Because Snider believed that the Mayor was retaliating against him by issuing parking violation notices as early as 1994, his claim is not analogous to one in which the pattern of acts puts the plaintiff on notice after the pattern is established within the limitation period. A serial violation claim fails if the person knew or should have known that the earlier acts, which were untimely at the time of asserting the claim, were discriminatory at the time that they were taking place. `A knowing plaintiff has an obligation to file promptly or lose his claim.’ Sabree, 921 F.2d at 402; see also Milligan, 90 Wn. App. at 595.

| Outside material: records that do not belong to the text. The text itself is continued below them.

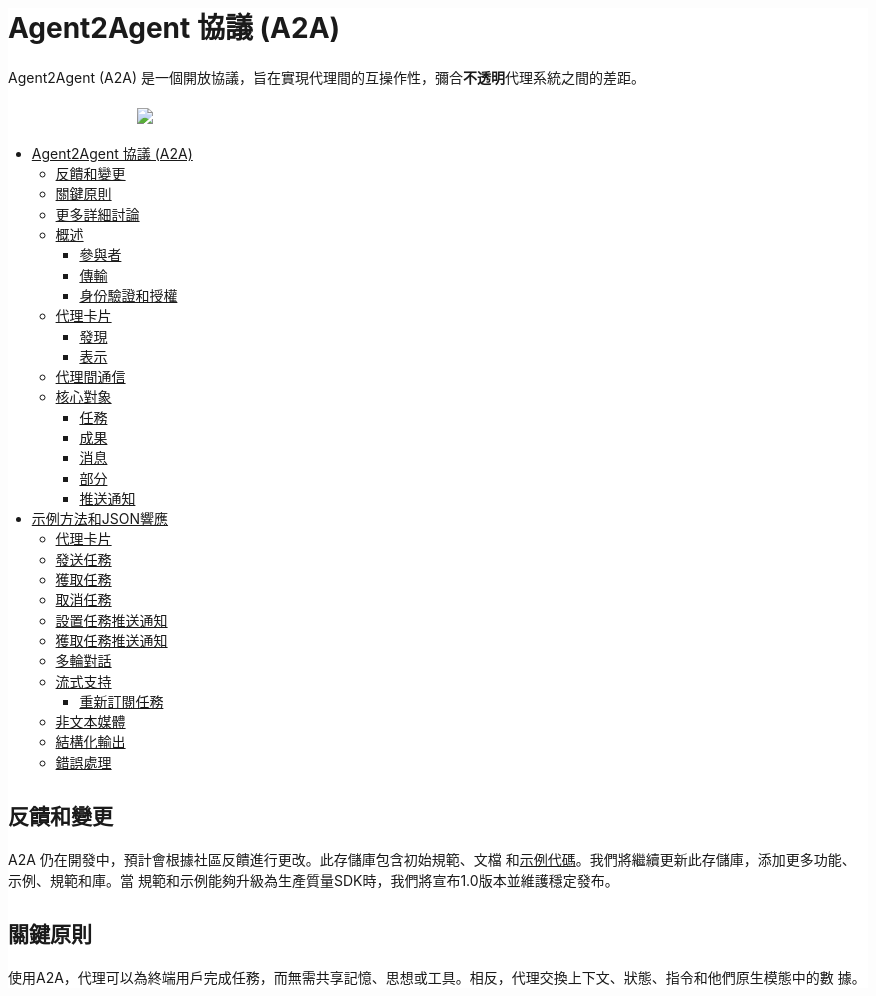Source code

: # Agent2Agent 協議 (A2A)

Agent2Agent (A2A) 是一個開放協議，旨在實現代理間的互操作性，彌合**不透明**代理系統之間的差距。
<img src="/docs/images/a2a_actors.png" width="70%" style="margin:20px auto;display:block;">



- [Agent2Agent 協議 (A2A)](#agent2agent-協議-a2a)
  - [反饋和變更](#反饋和變更)
  - [關鍵原則](#關鍵原則)
  - [更多詳細討論](#更多詳細討論)
  - [概述](#概述)
    - [參與者](#參與者)
    - [傳輸](#傳輸)
    - [身份驗證和授權](#身份驗證和授權)
  - [代理卡片](#代理卡片)
    - [發現](#發現)
    - [表示](#表示)
  - [代理間通信](#代理間通信)
  - [核心對象](#核心對象)
    - [任務](#任務)
    - [成果](#成果)
    - [消息](#消息)
    - [部分](#部分)
    - [推送通知](#推送通知)
- [示例方法和JSON響應](#示例方法和json響應)
  - [代理卡片](#代理卡片-1)
  - [發送任務](#發送任務)
  - [獲取任務](#獲取任務)
  - [取消任務](#取消任務)
  - [設置任務推送通知](#設置任務推送通知)
  - [獲取任務推送通知](#獲取任務推送通知)
  - [多輪對話](#多輪對話)
  - [流式支持](#流式支持)
    - [重新訂閱任務](#重新訂閱任務)
  - [非文本媒體](#非文本媒體)
  - [結構化輸出](#結構化輸出)
  - [錯誤處理](#錯誤處理)



## 反饋和變更

A2A 仍在開發中，預計會根據社區反饋進行更改。此存儲庫包含初始規範、文檔
和[示例代碼](https://github.com/google/A2A/tree/main/samples)。我們將繼續更新此存儲庫，添加更多功能、示例、規範和庫。當
規範和示例能夠升級為生產質量SDK時，我們將宣布1.0版本並維護穩定發布。

## 關鍵原則

使用A2A，代理可以為終端用戶完成任務，而無需共享記憶、思想或工具。相反，代理交換上下文、狀態、指令和他們原生模態中的數
據。
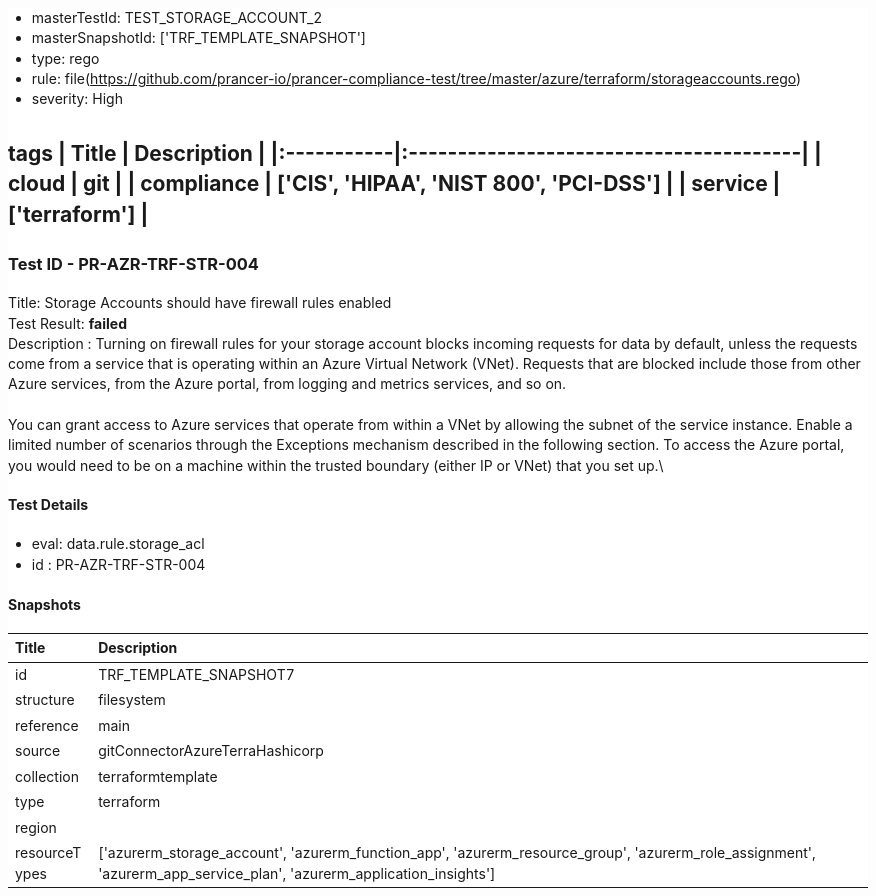 - masterTestId: TEST_STORAGE_ACCOUNT_2
- masterSnapshotId: ['TRF_TEMPLATE_SNAPSHOT']
- type: rego
- rule: file(https://github.com/prancer-io/prancer-compliance-test/tree/master/azure/terraform/storageaccounts.rego)
- severity: High

tags
| Title      | Description                             |
|:-----------|:----------------------------------------|
| cloud      | git                                     |
| compliance | ['CIS', 'HIPAA', 'NIST 800', 'PCI-DSS'] |
| service    | ['terraform']                           |
----------------------------------------------------------------


### Test ID - PR-AZR-TRF-STR-004
Title: Storage Accounts should have firewall rules enabled\
Test Result: **failed**\
Description : Turning on firewall rules for your storage account blocks incoming requests for data by default, unless the requests come from a service that is operating within an Azure Virtual Network (VNet). Requests that are blocked include those from other Azure services, from the Azure portal, from logging and metrics services, and so on.<br><br>You can grant access to Azure services that operate from within a VNet by allowing the subnet of the service instance. Enable a limited number of scenarios through the Exceptions mechanism described in the following section. To access the Azure portal, you would need to be on a machine within the trusted boundary (either IP or VNet) that you set up.\

#### Test Details
- eval: data.rule.storage_acl
- id : PR-AZR-TRF-STR-004

#### Snapshots
| Title         | Description                                                                                                                                                                                                                                                                                                                                                                                                                |
|:--------------|:---------------------------------------------------------------------------------------------------------------------------------------------------------------------------------------------------------------------------------------------------------------------------------------------------------------------------------------------------------------------------------------------------------------------------|
| id            | TRF_TEMPLATE_SNAPSHOT7                                                                                                                                                                                                                                                                                                                                                                                                     |
| structure     | filesystem                                                                                                                                                                                                                                                                                                                                                                                                                 |
| reference     | main                                                                                                                                                                                                                                                                                                                                                                                                                       |
| source        | gitConnectorAzureTerraHashicorp                                                                                                                                                                                                                                                                                                                                                                                            |
| collection    | terraformtemplate                                                                                                                                                                                                                                                                                                                                                                                                          |
| type          | terraform                                                                                                                                                                                                                                                                                                                                                                                                                  |
| region        |                                                                                                                                                                                                                                                                                                                                                                                                                            |
| resourceTypes | ['azurerm_storage_account', 'azurerm_function_app', 'azurerm_resource_group', 'azurerm_role_assignment', 'azurerm_app_service_plan', 'azurerm_application_insights']                                                                                                                                                                                                                                                       |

Therefore, even if this doctrine applied to Snider’s claims and the claims would survive on their merits, this doctrine would not prevent his cause of action from being time barred.

Immunity

Snider further contends that the trial court erred in finding that immunity bars his 42 U.S.C. § 1983 claim is barred by immunity. Because his claims otherwise fail, we need not reach this issue.

Sanctions

Rainier requests sanctions from Snider for filing a frivolous appeal under RAP 18.9(a). Here, Snider raises a debatable issue of law: whether the continuing violation doctrine applies to his case. Our rejection of this argument does not render it frivolous. We therefore deny Rainier’s request for sanctions.

Affirmed.

A majority of the panel having determined that this opinion will not be printed in the Washington Appellate Reports, but will be filed for public record pursuant to RCW 2.06.040, it is so ordered.

WE CONCUR: SEINFELD, J., QUINN-BRINTNALL, A.C.J.

[1] 42 U.S.C. § 1983 states, in relevant part, that `(e)very person who, under color of any statute, ordinance, regulation, custom, or usage, of any State . . . subjects, or causes to be subjected, any citizen of the United States . . . to the deprivation of any rights, privileges, or immunities secured by the Constitution and laws, shall be liable to the party injured.’
[2] Because this is a review of an order for summary judgment, we take the facts in the light most favorable to Snider as the nonmoving party. See Milligan v. Thompson, 90 Wn. App. 586, 593, 953 P.2d 112
(1998).
[3] A copy of this citation is not in the record.
[4] On appeal, Snider does not argue that his claims fall within the statutes of limitations without application of the `continuing violation’ doctrine. Appellant’s Brief at 2-3. Nevertheless, a brief discussion of the applicable statutes of limitations is helpful as a foundation for our analysis of the continuing violation doctrine.
[5] Although Snider gives a detailed account of events in which he believes he was wronged, he does not effectively match these facts with elements of the legal claims he makes. Rainier argues that this deficiency is an independent basis for affirming the trial court.

It is well settled that we need not consider an issue that is not supported by argument and citation to authority or meaningful analysis. RAP 10.3(a)(5); Cowiche Canyon Conservancy v. Bosley, 118 Wn.2d 801, 809, 828 P.2d 549 (1992) (appellate court will not consider arguments not supported by authority or citations to the record); State v. Elliott, 114 Wn.2d 6, 15, 785 P.2d 440 (appellate court need not consider claims that are insufficiently argued), cert. denied, 498 U.S. 838 (1990); Saunders v. Lloyd’s of London, 113 Wn.2d 330, 345, 779 P.2d 249 (1989) (court need not consider issues that are not supported by adequate argument and authority).

Nevertheless, in the interests of justice, for purposes of our analysis, we link obvious events alleged by Snider with the applicable causes of action.

[6] Snider also claims he was arrested in 1997 and 1999 for reckless driving. But he does not provide any evidence to support these claims.